POSTMORTEM examinations on the bodies of four people who were killed when a light aircraft crashed into the Wicklow mountains on Saturday are due to take place at Naas General Hospital today.
The remains of Sharif Booz, who was in his mid-50s, his wife Margaret O'Kennedy Booz, also in her 50s, their 14-year-old son Aymon Booz and his friend Charles Froud (14), were airlifted to the hospital after being removed from the wreckage on Sunday afternoon.
All the deceased were from Lower Almondsbury, Bristol in Britain. A remaining son, Sammi Booz (20), is an architecture student at Nottingham University.
Yesterday the aircraft was removed by an Air Corps helicopter in an operation organised by the Department of Transport's Air Accident Investigation Unit. The wreckage was taken to Gormanston in Co Meath where the unit will try to establish the cause of the accident.
Spokesman Jurgen Whyte said yesterday's operation took place "in difficult circumstances". It was "turbulent, very windy, and very cold", he said.
A garda has been appointed to liaise with the victims' families and has been in contact with police in Bristol.
Egyptian-born property developer Mr Booz was an experienced pilot and it is believed he and his family were travelling to visit his wife's relatives in Newbridge, Co Kildare during the October half-term school break.
His private aircraft left Gloucester airport shortly before 10am on Saturday for Kilrush airfield in Co Kildare. Weather conditions were not good. Mr Booz used Kilrush at least twice a year to visit Newbridge.
The alarm was raised on Saturday at 6pm when a relative of Mr Booz contacted the airfield.
Air traffic control in Dublin said that at 12.17pm on Saturday they connected Mr Booz to the Kilrush radio frequency and officially closed his flight plan.
The last radar sighting of the single engine plane was at 12.30pm when it was over the Wicklow mountains. It was then about 20 miles out from Kilrush, according to the Irish Aviation Authority.
Mr Booz's nephew, Yousef, a 26-year-old doctor based in Ireland, said his uncle was taking his family on a holiday to their second home at Newbridge, Co Kildare and were due to return to Bristol on Thursday.
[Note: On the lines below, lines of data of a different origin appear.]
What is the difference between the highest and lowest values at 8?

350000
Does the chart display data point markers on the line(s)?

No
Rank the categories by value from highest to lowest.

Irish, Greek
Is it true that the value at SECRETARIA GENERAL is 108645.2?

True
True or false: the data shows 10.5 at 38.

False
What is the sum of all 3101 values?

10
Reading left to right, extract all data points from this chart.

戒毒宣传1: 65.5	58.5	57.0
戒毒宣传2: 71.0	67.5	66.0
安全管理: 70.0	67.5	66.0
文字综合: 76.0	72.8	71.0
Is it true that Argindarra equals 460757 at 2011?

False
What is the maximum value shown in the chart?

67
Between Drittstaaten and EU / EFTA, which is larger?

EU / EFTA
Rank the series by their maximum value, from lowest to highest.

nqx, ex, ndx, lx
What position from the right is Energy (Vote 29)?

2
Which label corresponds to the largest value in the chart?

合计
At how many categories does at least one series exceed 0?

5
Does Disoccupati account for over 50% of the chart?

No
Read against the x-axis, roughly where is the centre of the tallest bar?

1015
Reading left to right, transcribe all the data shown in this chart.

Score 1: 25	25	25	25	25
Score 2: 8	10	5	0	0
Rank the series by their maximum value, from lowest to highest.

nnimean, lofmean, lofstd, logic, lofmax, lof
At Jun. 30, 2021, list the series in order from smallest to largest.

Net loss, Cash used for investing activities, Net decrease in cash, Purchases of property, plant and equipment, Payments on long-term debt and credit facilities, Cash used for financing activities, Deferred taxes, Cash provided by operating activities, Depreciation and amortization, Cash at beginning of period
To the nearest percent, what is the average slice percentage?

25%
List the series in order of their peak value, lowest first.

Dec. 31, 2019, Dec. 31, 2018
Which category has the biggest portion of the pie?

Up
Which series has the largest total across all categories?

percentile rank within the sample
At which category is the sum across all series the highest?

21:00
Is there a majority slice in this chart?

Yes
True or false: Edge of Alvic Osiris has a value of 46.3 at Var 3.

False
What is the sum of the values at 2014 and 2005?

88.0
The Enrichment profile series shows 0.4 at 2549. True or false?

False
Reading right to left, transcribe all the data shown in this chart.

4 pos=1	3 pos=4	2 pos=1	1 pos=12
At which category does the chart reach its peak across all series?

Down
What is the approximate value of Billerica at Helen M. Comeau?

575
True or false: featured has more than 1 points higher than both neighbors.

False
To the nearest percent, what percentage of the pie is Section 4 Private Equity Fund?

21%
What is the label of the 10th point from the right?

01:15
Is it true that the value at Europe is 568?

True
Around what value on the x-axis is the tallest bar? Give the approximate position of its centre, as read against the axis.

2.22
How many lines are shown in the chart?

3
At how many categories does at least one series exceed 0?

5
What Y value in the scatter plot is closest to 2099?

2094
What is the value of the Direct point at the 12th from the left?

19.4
"He usually calls us when he arrives there, we called him and we never got a call back," he said.
Mr Booz had been a pilot for many years and was a "lovely person who was well known in the community," he said.
Bristol-based writer and broadcaster Richard Hope Hawkins, a close friend of Mr Booz, described him yesterday as "a tough businessman, but very, very generous".
He had got to know him through property management. "He was one of the most hard-working men I had ever come across," he said.
Speaking on RTÉ Radio 1's News At Oneyesterday, Hope Hawkins explained that Mr Booz had set up Miller House Management in Bristol in 1977, beginning with one property.
From that base he had built a substantial property portfolio "through sheer hard work", which he managed and let. "He loved working, he loved his family, he loved flying." He described Mr Booz as "a very, very experienced flyer".
He would ring him sometimes when he would reply "you've got me up in the clouds".
He described Margaret as "a wonderful mum to her two children. She supported him [Sharif] very much in the business . . . the tragedy is that Sammi is left to cope with this tragedy".